-- TEXT FOR ANALYSIS --
★ ★ ★ ★ ★

POPAYÁN, Colombia—There was still one day to go before Halloween when the latest horror show started here in a troubled province called Cauca. Just before dawn on Oct. 30, six men wearing balaclavas and carrying assault rifles turned their motorcycles down the long dirt path that led to the homestead of community president Álvaro Narváez.
The men surrounded the house on the outskirts of the small village called Vado and opened fire without warning. Narváez’s daughter and sister were killed outright. His son-in-law made it out the back door, but he didn’t get far, as the young man’s bullet-riddled corpse was found just a hundred yards away. Narváez’s 7-year-old grandson, whom we’ll call Camilo, survived by using the old horror movie trope of hiding in a cupboard.
It was a trick he’d had to use before. On April 29, exactly six months before, the Narváez family home had been the scene of another massacre with a similar M.O. That time the ambush had claimed the lives of Narváez himself—as well as his wife, son, and granddaughter—while Camilo cowered in a closet. The last surviving member of the Narváez clan, he has now been taken in by neighbors from the village.

★ ★ ★ ★ ★

-- DATASET ENTRIES --
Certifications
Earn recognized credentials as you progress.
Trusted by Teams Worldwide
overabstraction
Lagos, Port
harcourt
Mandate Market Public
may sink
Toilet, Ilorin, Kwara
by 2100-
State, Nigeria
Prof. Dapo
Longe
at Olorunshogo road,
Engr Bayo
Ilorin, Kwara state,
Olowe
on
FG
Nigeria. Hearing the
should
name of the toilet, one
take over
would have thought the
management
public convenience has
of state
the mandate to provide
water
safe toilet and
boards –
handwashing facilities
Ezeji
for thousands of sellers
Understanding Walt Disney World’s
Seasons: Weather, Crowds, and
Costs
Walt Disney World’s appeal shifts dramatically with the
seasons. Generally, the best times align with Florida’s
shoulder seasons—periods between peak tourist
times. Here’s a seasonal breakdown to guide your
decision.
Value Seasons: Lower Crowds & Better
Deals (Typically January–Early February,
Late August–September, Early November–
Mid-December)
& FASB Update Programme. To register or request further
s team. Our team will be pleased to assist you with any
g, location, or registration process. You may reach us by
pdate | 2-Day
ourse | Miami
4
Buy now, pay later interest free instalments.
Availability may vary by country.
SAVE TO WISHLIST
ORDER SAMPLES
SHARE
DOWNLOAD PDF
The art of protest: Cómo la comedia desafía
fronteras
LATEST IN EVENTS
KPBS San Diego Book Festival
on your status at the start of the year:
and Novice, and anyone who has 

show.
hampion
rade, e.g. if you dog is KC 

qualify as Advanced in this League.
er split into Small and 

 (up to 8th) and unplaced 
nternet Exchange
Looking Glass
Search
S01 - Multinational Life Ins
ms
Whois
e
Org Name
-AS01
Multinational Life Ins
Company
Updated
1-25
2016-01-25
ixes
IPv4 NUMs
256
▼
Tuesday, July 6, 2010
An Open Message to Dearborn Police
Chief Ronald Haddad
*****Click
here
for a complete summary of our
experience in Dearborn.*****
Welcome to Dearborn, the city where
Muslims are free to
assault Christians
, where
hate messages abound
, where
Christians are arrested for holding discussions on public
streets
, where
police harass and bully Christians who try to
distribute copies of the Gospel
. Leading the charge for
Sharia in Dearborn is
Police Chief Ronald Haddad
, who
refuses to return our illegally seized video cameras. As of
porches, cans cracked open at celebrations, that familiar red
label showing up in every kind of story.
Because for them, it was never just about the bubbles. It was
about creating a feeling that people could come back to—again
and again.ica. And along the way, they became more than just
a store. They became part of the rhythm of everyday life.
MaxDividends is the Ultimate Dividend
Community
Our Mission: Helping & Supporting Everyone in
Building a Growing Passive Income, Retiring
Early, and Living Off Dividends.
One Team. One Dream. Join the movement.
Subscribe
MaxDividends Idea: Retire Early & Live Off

★ ★ ★ ★ ★

-- APPLY WHAT YOU READ --
A. Please copy, word for word, the stretch of the Cauca article from "POPAYÁN, Colombia—There was" through "president Álvaro Narváez.".
B. Carry on the article about the killings in Cauca from the point where it stops.
The items are separate material, unrelated to the article about the killings in Cauca.

-- ANSWERS BY ITEM NUMBER --
A.
POPAYÁN, Colombia—There was still one day to go before Halloween when the latest horror show started here in a troubled province called Cauca. Just before dawn on Oct. 30, six men wearing balaclavas and carrying assault rifles turned their motorcycles down the long dirt path that led to the homestead of community president Álvaro Narváez.

B.
"This is a terrifying tragedy, and it shows how oppressed the people are, how they live in fear all the time," said Elizabeth Piamba, another community president in Cauca who has received threats for her activism. "Anyone who takes a stand now is at the mercy of the bacrim [bandit-criminals]."
“[S]uch a massacre has never been seen in the region throughout the history of the armed conflict,” reported the national paper El Espectador, referring to Bogota's long-running civil war with the Revolutionary Armed Forces of Colombia [FARC], which ostensibly ended in 2016.
Far-right President Iván Duque, who opposes the peace accords with FARC, declined to visit Cauca, which remains one of the most dangerous regions in the country. But in the wake of the Vado killings he did issue a statement, saying in part that “preliminary investigations are aimed at illegal, armed, drug-trafficking groups.”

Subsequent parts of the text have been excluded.